### Aim of the exercise
Update the rows below by changing every "bar" to "column" and keeping everything else the same. Leave the pictures out of your version.

### Dataset items
--- START ---

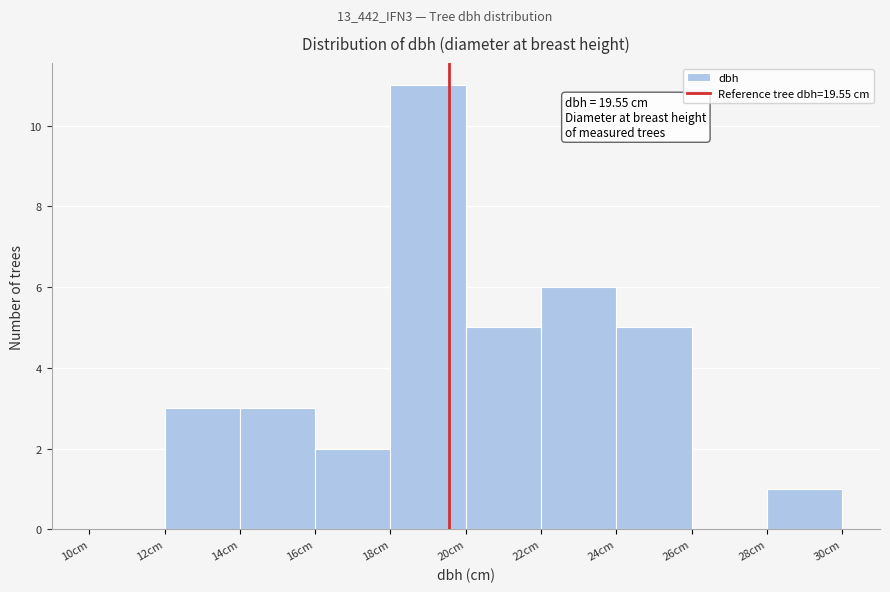

Which range on the x-axis has the tallest bar?

18 to 20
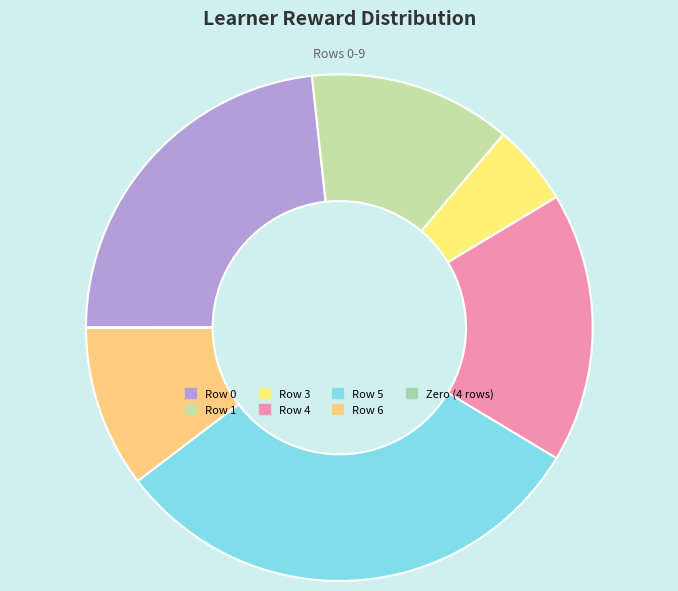

Rank the categories by value from lowest to highest.

Row 2, Row 7, Row 8, Row 9, Row 3, Row 6, Row 1, Row 4, Row 0, Row 5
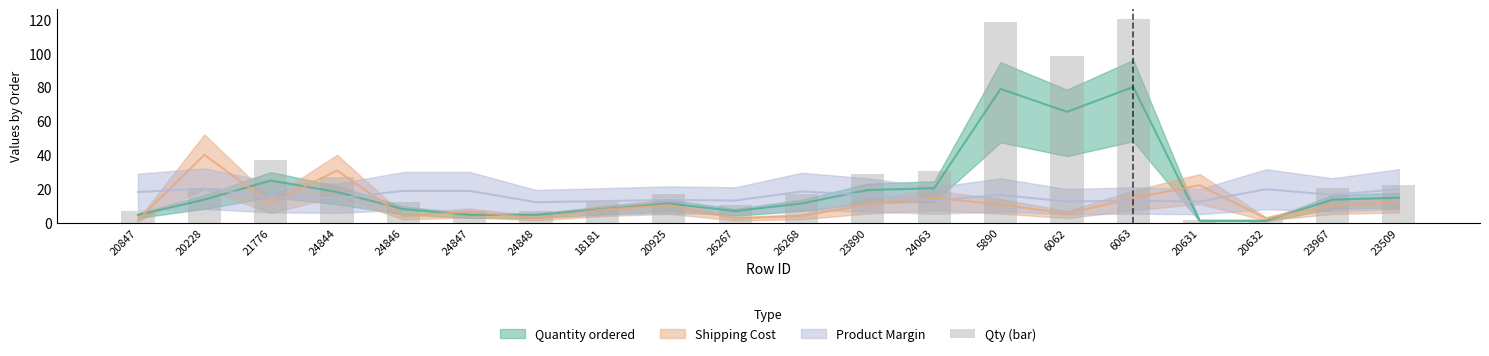

At which category does the chart reach its peak across all series?

6063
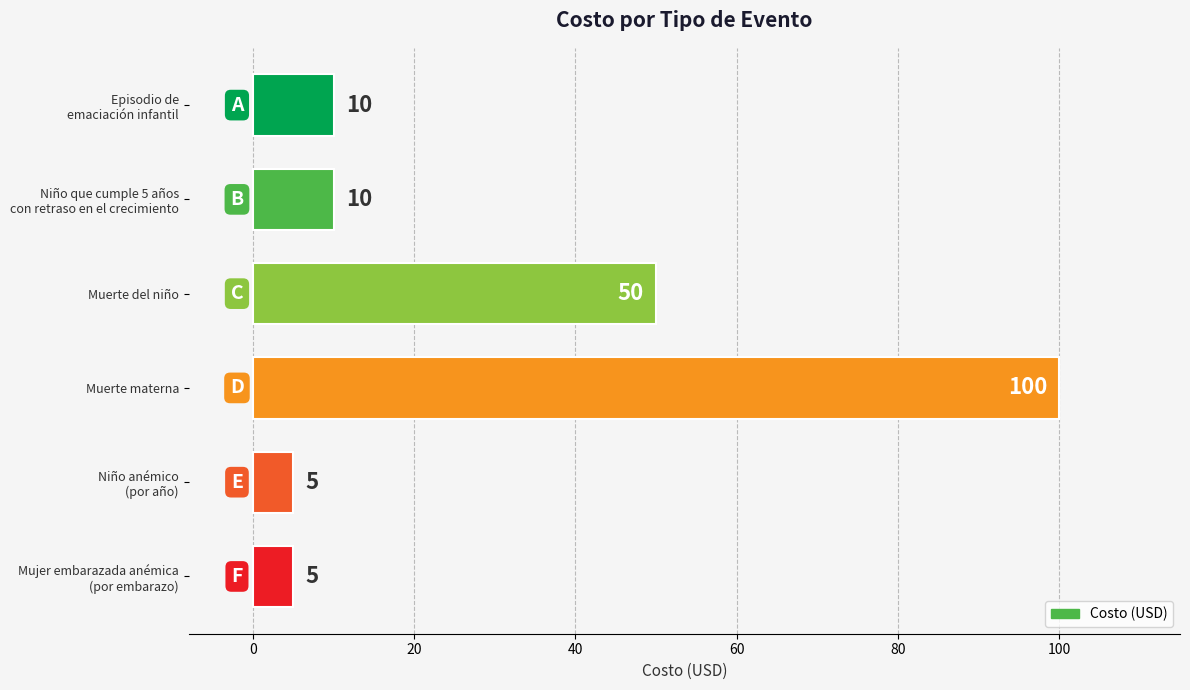

What is the value of the 2nd bar from the top?

10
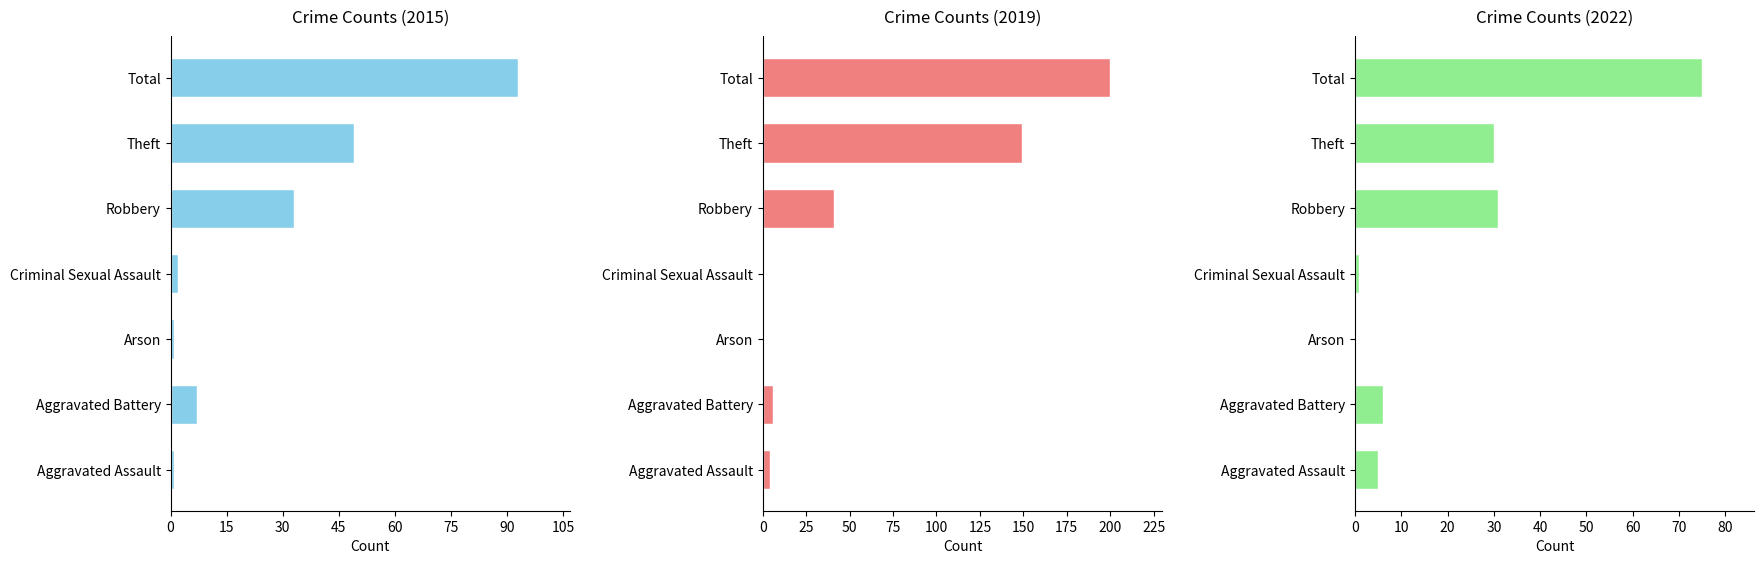

What is the sum of the 2019 values at Criminal Sexual Assault and Robbery?

41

--- END ---

### Reply
Which range on the x-axis has the tallest column?

18 to 20

Rank the categories by value from lowest to highest.

Row 2, Row 7, Row 8, Row 9, Row 3, Row 6, Row 1, Row 4, Row 0, Row 5

At which category does the chart reach its peak across all series?

6063

What is the value of the 2nd column from the top?

10

What is the sum of the 2019 values at Criminal Sexual Assault and Robbery?

41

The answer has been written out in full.